[Dataset entries]
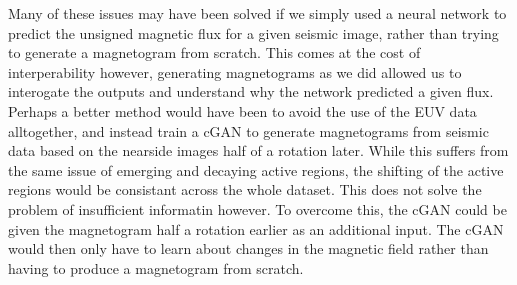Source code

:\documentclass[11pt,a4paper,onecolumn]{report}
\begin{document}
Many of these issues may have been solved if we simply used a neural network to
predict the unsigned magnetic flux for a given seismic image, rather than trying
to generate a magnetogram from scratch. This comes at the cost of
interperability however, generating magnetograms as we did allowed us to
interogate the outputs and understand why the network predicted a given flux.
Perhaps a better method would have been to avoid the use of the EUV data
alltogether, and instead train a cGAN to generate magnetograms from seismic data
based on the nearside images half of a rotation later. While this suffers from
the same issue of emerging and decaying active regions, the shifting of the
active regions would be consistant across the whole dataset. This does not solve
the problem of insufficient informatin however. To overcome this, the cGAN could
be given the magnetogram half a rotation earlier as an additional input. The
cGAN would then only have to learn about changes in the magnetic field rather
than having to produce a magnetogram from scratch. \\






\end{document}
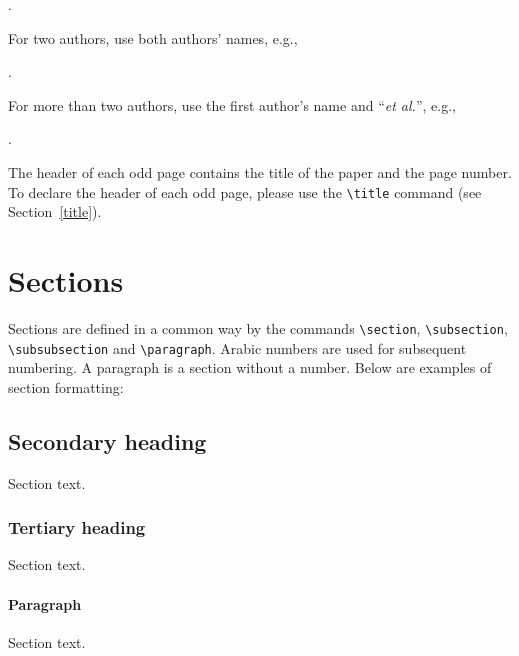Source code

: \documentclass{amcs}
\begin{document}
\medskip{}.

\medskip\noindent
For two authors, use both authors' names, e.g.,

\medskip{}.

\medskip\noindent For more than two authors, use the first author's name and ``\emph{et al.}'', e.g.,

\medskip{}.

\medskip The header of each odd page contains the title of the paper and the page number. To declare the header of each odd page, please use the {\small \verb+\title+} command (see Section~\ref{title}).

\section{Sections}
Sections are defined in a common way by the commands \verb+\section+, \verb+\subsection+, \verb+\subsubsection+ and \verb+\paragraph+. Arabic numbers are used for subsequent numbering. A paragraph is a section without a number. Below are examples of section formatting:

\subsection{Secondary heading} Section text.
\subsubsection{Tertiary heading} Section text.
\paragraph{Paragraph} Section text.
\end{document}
---
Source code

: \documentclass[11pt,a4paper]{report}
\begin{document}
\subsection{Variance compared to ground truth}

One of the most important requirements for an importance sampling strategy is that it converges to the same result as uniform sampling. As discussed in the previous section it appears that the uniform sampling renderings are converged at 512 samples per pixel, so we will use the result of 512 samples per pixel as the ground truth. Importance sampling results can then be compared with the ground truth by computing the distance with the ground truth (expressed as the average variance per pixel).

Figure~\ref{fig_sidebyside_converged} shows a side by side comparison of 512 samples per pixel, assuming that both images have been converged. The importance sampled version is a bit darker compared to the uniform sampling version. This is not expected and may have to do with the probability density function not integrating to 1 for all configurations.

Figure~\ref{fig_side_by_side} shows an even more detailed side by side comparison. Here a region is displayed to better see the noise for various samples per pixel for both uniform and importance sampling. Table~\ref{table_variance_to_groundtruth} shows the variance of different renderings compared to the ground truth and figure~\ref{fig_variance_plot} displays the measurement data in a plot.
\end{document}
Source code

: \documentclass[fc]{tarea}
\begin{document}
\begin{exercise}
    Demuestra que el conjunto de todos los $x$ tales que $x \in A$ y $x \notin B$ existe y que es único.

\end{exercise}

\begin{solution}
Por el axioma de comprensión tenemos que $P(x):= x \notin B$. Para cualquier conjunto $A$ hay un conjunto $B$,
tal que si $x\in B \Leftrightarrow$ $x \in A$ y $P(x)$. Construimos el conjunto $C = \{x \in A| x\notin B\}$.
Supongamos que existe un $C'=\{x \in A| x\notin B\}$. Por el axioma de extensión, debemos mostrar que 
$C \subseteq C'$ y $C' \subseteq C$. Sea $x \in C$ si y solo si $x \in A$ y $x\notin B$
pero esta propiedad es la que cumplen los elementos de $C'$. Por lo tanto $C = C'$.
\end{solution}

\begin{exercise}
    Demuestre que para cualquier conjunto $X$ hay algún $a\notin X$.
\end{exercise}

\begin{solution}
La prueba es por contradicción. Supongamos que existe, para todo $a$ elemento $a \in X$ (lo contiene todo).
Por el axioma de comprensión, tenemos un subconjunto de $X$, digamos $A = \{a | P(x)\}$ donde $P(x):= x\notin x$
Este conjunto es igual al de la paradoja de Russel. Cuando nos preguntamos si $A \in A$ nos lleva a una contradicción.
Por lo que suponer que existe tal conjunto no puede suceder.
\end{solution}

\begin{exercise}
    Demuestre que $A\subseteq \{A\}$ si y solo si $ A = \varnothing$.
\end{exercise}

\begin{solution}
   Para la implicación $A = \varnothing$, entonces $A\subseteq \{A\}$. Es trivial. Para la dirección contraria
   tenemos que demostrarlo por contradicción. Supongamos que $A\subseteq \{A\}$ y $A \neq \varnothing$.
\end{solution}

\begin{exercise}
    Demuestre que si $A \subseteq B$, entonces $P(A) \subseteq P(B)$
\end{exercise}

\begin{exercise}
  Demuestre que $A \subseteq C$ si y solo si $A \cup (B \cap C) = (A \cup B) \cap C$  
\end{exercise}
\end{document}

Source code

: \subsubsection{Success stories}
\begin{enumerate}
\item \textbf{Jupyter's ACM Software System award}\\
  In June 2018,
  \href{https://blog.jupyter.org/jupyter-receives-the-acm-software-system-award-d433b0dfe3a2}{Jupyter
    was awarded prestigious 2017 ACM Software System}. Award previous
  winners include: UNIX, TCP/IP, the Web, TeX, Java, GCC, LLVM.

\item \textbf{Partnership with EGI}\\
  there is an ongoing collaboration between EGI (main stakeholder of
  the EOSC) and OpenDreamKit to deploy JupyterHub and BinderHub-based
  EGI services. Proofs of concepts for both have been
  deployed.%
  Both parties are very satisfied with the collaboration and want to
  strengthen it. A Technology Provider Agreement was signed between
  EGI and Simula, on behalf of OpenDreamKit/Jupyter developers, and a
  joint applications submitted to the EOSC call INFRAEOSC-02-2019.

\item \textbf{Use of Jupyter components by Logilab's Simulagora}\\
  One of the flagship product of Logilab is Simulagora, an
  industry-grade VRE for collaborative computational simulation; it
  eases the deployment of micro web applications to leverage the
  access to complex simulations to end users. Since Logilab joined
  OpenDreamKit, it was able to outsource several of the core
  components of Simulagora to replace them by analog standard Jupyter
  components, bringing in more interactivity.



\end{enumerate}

- **What is required**:
Report the number of lines in these entries that hold the word "flux". Add nothing else.

- **Exercise output**:
2